As Afghanistan continues to grapple with the effects of a terrible drought, the prospect of another bad harvest this year, a banking and financial crisis so severe that it has left more than 80 per cent of the population facing debt, and an increase in food and fuel prices, the UN official attested, “we cannot ignore the reality facing communities”.
“Enormous challenges lie ahead,” he said, reiterating that the UN and partners are “doing everything we can” to alleviate the impacts of hunger and malnutrition, while giving communities the means to protect and sustain their livelihoods in the future.
So far this year, humanitarian partners have supported 8.2 million people with life-saving and life-sustaining food assistance, including emergency food rations, school meals, agricultural supplies and nutritious foods and supplements for nursing mothers and their infants.
Over the next months, the UN and its partners will continue to focus on scaling-up response activities, reaching previously underserved and remote areas that active conflict had rendered inaccessible.

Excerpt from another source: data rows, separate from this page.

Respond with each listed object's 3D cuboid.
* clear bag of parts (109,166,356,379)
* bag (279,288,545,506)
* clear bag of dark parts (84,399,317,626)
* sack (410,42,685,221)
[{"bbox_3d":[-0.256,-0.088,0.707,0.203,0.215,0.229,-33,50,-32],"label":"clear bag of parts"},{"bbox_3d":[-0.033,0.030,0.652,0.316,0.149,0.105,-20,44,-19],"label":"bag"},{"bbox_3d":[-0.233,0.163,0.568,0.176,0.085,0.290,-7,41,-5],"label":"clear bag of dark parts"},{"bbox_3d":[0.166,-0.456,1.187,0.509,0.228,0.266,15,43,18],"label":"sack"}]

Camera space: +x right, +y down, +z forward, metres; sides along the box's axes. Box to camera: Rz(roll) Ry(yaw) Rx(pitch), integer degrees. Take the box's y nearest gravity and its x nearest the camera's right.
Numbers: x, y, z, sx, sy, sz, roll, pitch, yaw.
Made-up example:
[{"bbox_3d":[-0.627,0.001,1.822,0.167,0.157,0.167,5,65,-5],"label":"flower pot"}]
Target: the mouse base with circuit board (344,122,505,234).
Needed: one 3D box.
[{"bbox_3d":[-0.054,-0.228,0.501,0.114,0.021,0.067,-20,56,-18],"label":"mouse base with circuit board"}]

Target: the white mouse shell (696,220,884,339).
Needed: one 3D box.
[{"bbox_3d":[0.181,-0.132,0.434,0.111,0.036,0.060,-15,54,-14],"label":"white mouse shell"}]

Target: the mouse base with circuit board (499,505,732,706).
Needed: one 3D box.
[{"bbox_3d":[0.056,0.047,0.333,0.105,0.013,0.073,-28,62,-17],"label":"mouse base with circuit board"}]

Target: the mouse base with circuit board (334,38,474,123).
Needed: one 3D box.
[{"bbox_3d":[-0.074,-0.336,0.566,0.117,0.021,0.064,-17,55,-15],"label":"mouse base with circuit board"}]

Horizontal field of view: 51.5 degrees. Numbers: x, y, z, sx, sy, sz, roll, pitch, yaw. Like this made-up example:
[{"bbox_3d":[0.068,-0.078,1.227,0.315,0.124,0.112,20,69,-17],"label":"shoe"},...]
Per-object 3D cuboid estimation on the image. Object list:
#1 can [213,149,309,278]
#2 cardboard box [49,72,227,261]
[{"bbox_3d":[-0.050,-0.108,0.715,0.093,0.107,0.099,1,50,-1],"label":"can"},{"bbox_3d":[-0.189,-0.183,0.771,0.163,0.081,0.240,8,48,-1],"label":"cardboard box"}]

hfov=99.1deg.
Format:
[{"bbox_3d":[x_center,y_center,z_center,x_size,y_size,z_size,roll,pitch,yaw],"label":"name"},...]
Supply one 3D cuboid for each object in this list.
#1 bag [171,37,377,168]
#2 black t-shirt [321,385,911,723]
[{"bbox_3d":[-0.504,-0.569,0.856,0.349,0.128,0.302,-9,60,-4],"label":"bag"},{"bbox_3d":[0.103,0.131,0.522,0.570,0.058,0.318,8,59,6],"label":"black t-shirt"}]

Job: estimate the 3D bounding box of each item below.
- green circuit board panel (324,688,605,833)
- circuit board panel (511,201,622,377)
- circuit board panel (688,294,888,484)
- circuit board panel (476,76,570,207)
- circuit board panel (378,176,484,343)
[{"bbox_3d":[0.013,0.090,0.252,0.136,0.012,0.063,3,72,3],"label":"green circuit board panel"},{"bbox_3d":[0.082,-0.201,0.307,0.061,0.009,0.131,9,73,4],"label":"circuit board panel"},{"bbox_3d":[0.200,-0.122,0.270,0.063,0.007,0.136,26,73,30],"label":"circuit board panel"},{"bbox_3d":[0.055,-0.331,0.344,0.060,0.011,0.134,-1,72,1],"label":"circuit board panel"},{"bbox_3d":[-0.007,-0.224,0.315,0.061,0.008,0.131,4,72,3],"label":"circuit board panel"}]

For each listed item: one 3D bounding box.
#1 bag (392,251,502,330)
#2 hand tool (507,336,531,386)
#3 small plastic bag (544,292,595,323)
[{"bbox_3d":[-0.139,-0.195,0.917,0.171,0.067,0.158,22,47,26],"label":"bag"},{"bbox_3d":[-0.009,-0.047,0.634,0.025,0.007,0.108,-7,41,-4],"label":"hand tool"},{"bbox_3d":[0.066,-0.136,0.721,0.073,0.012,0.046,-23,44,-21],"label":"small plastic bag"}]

Acute malnutrition rates in 28 out of 34 provinces are high with more than 3.5 million children in need of nutrition treatment support, said Dr. Alakbarov. He explained that since mid-August, over 2,500 nutrition treatment sites across all 34 provinces, both urban and rural, have been serving 800,000 acutely malnourished children, “and we plan to reach 3.2 million affected children this year”.
“We also aim to reach one million people through vocational skills training, one million children through school feeding, and millions more people both directly and indirectly through programmes that will protect and boost the agricultural livelihoods upon which so much of the population depends,” added the UN Representative.
Although a massive humanitarian response mounted since August has prevented “our worst fears from being realized over the winter,” Dr. Alakbarov reminded that food insecurity and malnutrition remain “at historic highs” and require an “immediate, sustained, and large-scale humanitarian response.”